After I gather my composure, I noticed that a few guys were standing waiting not too far from me. It looked like they were waiting for something. I noticed that the waves started to separate a bit more. They both jumped on their boards and started to paddle out so I did the same. This time, I was much more stable and able to duck-dive. With the waves being a little bit more spaced, I was able to get passed the break. Still, it was a lot of work and at times I felt like I wasn’t moving forward no matter how hard I paddled.
It was so peaceful passed the roaring movement of the break. I could sit on my board and float. The beach felt like it was miles away, which started me thinking about Jaws lurking underneath this deep dark green water.

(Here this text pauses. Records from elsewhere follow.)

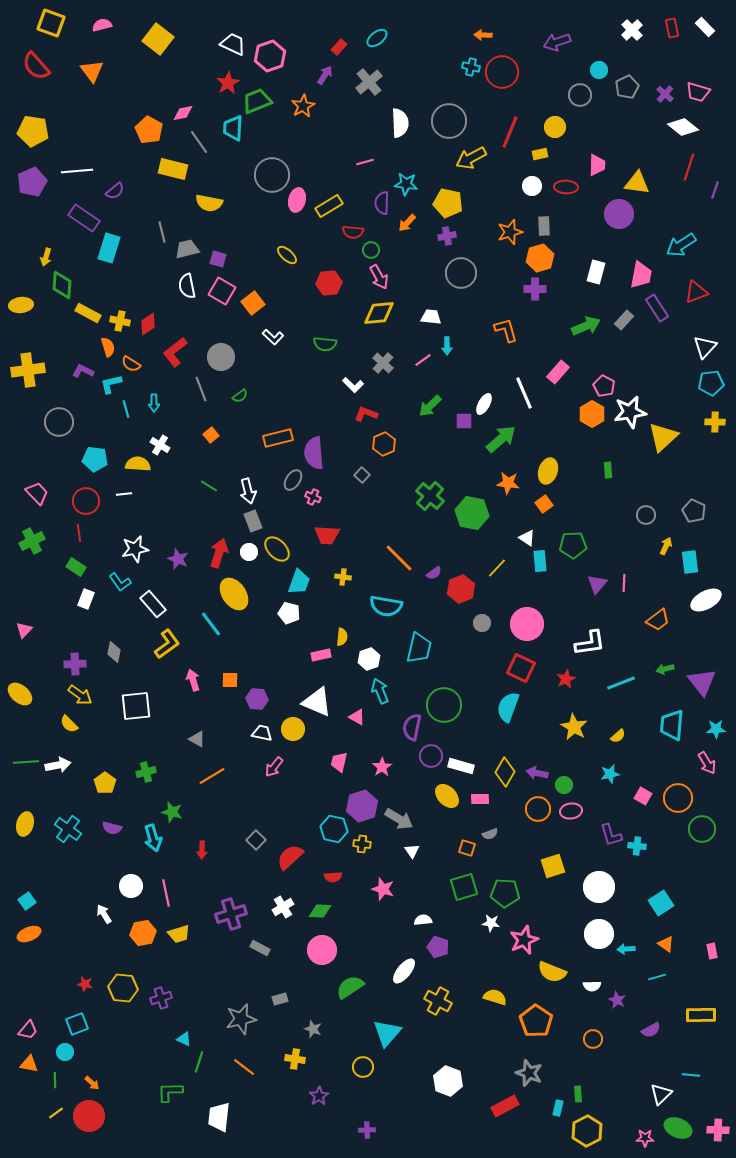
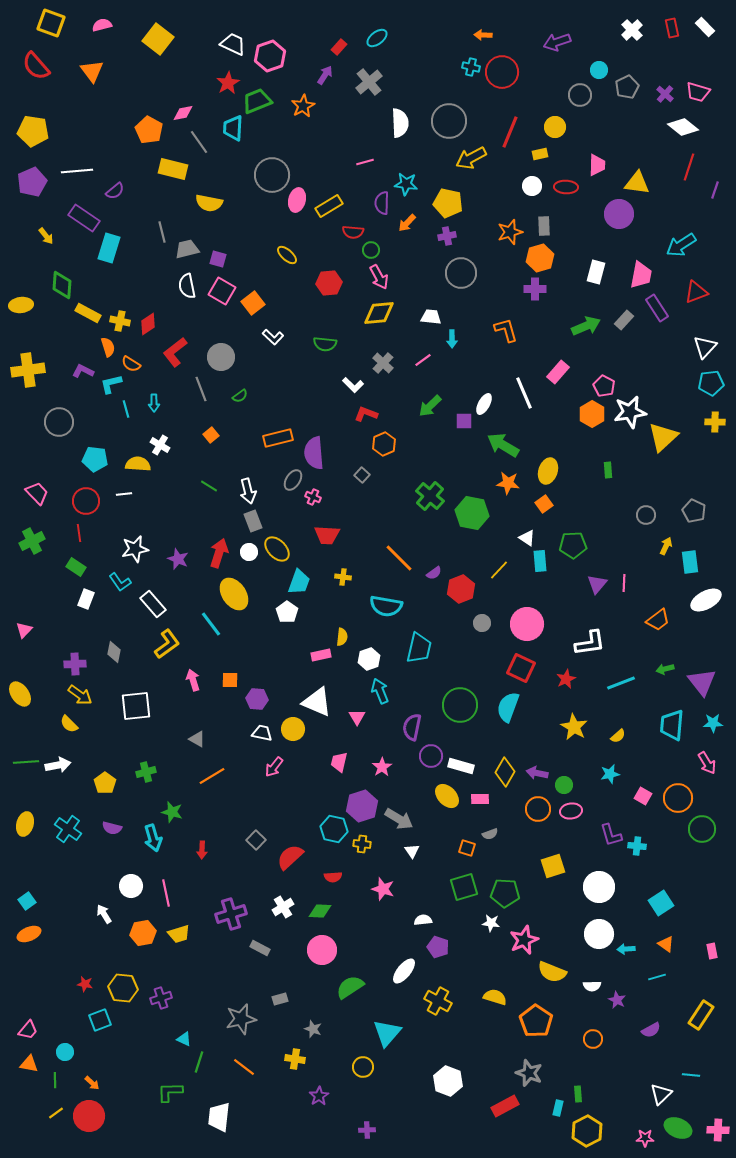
yellow arrow at (46, 257): moved 21 px up; rotated 54 degrees counterclockwise
cyan arrow at (447, 346): moved 5 px right, 7 px up
green arrow at (501, 439): moved 2 px right, 6 px down; rotated 108 degrees counterclockwise
yellow line at (497, 568): moved 2 px right, 2 px down
white pentagon at (289, 613): moved 2 px left, 1 px up; rotated 20 degrees clockwise
yellow ellipse at (20, 694): rotated 15 degrees clockwise
green circle at (444, 705): moved 16 px right
pink triangle at (357, 717): rotated 30 degrees clockwise
cyan star at (716, 729): moved 3 px left, 6 px up
yellow rectangle at (701, 1015): rotated 56 degrees counterclockwise
cyan square at (77, 1024): moved 23 px right, 4 px up
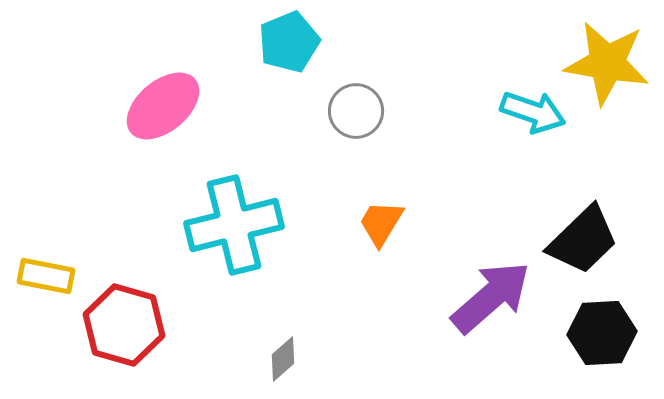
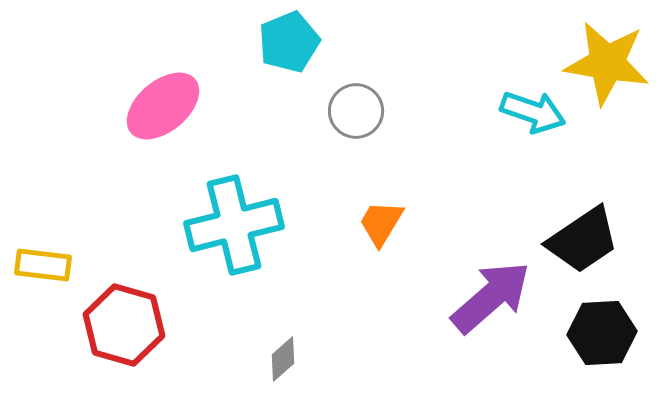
black trapezoid: rotated 10 degrees clockwise
yellow rectangle: moved 3 px left, 11 px up; rotated 4 degrees counterclockwise
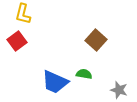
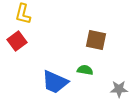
brown square: rotated 30 degrees counterclockwise
green semicircle: moved 1 px right, 4 px up
gray star: moved 1 px up; rotated 18 degrees counterclockwise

It's funny how the love and peacefulness of floating would at the same time be interrupted briefly by shadows from the sun or possible movement under the surface of the water. The small chills of fear up my spine were outweighed by seemingly now being part of the ocean.

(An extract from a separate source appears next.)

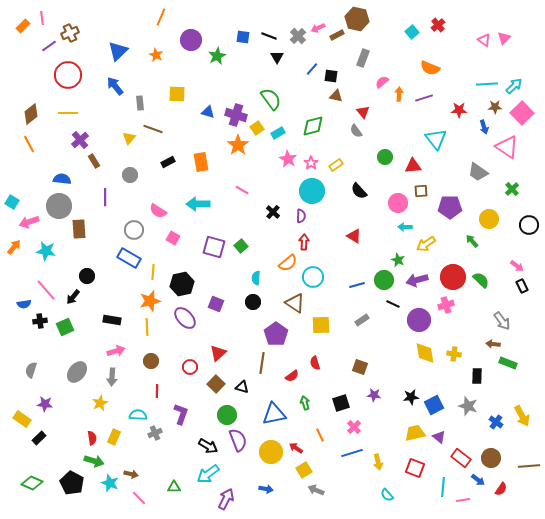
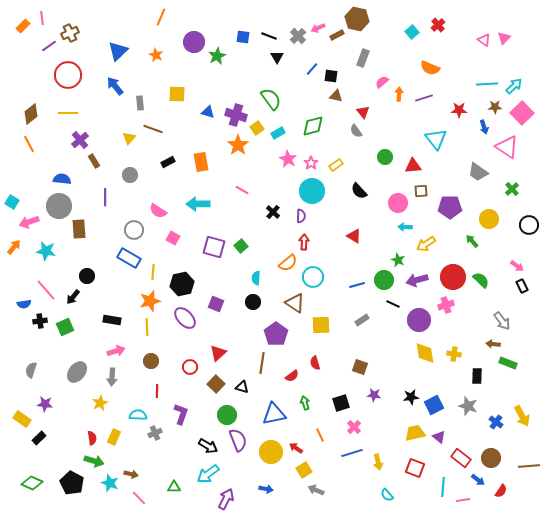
purple circle at (191, 40): moved 3 px right, 2 px down
red semicircle at (501, 489): moved 2 px down
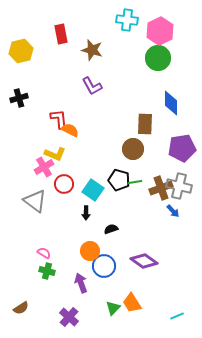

However, I made a point to slowly move closer to the other surfers that seemed to be unbothered and just talking to one another. Once close enough, we exchanged pleasantries. I sat there and told them my story. They were really inviting. They gave me a bunch of information and stories about their first time. “Here comes a good set!” One of the guys pointed out. I didn’t see anything. “Get ready to paddle!” I laid down on my board. They were still sitting up looking. I really couldn’t see anything different, just some small rolling swells. “PADDLE!!!” yelled one of the guys I was floating near. I could feel the water rising underneath me so I paddled hard and fast towards the beach.
The 4-foot wave swelled beneath my surfboard as I paddled. I could feel the momentum building with my board starting to move forward; I pushed up with my arms, and jumped up throwing my right foot forward, I was able to stabilize but felt awkward. FUCK YEAH!!!! I yelled. I was up on the board riding the wave. “JUMP OFF!!!” I heard someone yell in the distance so I jumped. I was on the board only a little more then a few seconds but it felt great.
I paddled back out and waited for the other guys. It took a minute but I realized why they told me to jump. Its best not to ride the wave all the way to the beach to avoid paddling back out the entire distance. By jumping off early, you could turn and paddle a short distance so that you can catch a few more sets. Save your last set for the ride all the way to the beach.
A week of surfing, bonfires, and making some new friends. I loved hearing all the stories of these guys chasing waves and living the nomad life. I know that I’m not ready to chase “Mavericks” but it wouldn’t take me long to gain enough experience to give it a go.
I loved San Diego. The Gas Lamp district (not pictured) has an extremely fun night life. There are a ton of clubs and bars in walking distance. Also there are some really awesome places to ride bikes and catch the sunset.